Johnny Mercer Birthday Celebration - Day Six

Today's entry is a simple one. It consists of my three favorite Mercer songs: Midnight Sun, Early Autumn, and Laura. Many, many artists have covered them over the last half century. Lately, they've been revived by the new crop of jazz and pop vocalists - you'll hear more about that tomorrow - who have recently discovered the timelessness of the Great American Songbook.

Lionel Hampton and Sonny Burke wrote Midnight Sun in 1954 as an instrumental and had a big hit with it. The story goes that Mercer heard the tune on the freeway heading to his office. By the time he got there, he had the lyric. I think Ella Fitgerald "owns" this song, but Tony Bennett does a great job with it, too.




Your lips were like a red and ruby chalice
Warmer than the summer night
The clouds were like an alabaster palace
Rising to a snowy height
Each star its own aurora borealis
Suddenly you held me tight
I could see the midnight sun.


Early Autumn was composed in 1949 by Ralph Burns and Woody Herman. Herman had an immediate instrumental hit. Jo Stafford followed a few years later with this superb interpretation:



When an early autumn walks the land and chills the breeze
And touches with her hand the summer trees,
Perhaps you'll understand what memories I own.
There's a dance pavilion in the rain all shuttered down,
A winding lane all russet brown
A frosty window pane shows me a town grown lonely.

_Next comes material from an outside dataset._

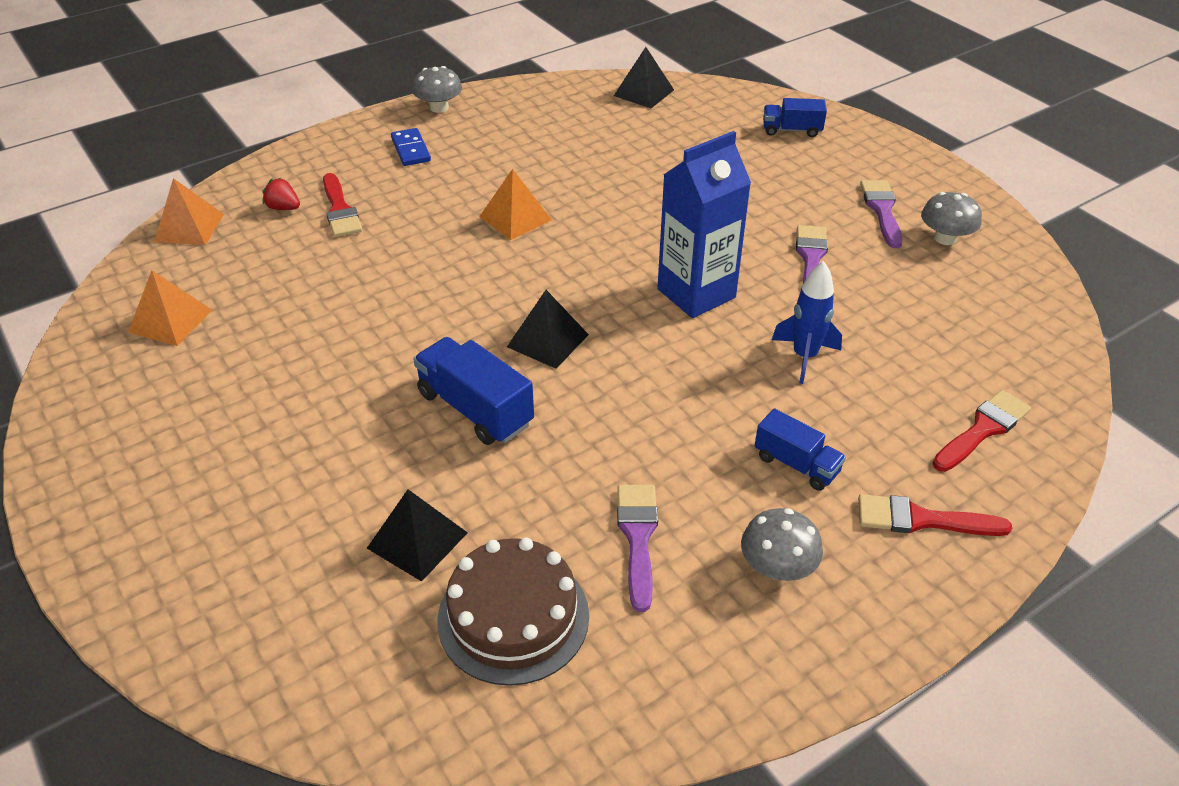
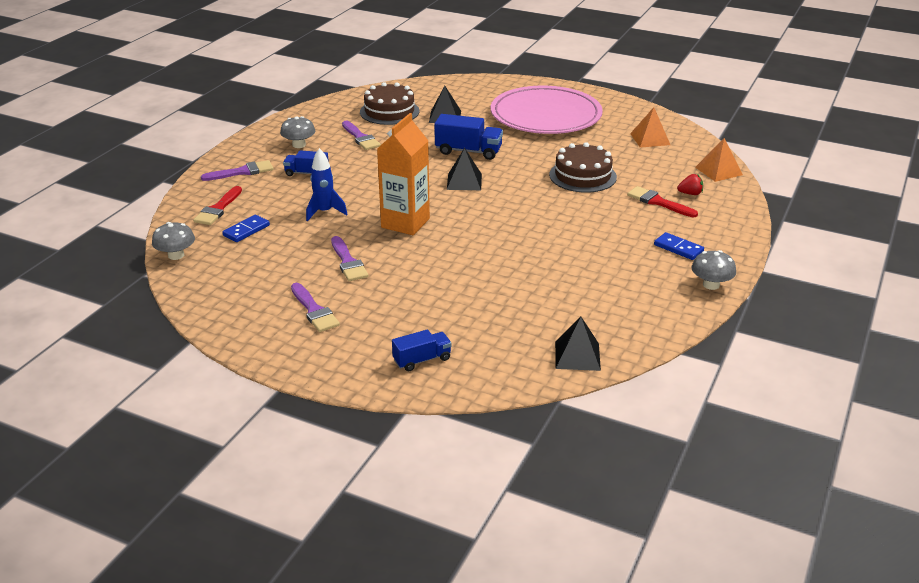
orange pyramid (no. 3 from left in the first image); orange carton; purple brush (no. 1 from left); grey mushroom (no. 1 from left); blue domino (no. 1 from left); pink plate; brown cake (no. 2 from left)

In 1944, the film, Laura, appeared with a theme song composed by David Raksin. The next year Mercer added the haunting lyrics. Here is Dick Haymes doing the vocal track to a visual tribute to Gene Tierney, who played Laura Hunt in the film:



Laura is the face in the misty lights,
Footsteps that you hear down the hall.
The laugh that floats on a summer night
That you can never quite recall.

And you see Laura on the train that is passing through,
Those eyes how familiar they seem.
She gave your very first kiss to you
That was Laura but she's only a dream.


Simply beautiful work. More tomorrow.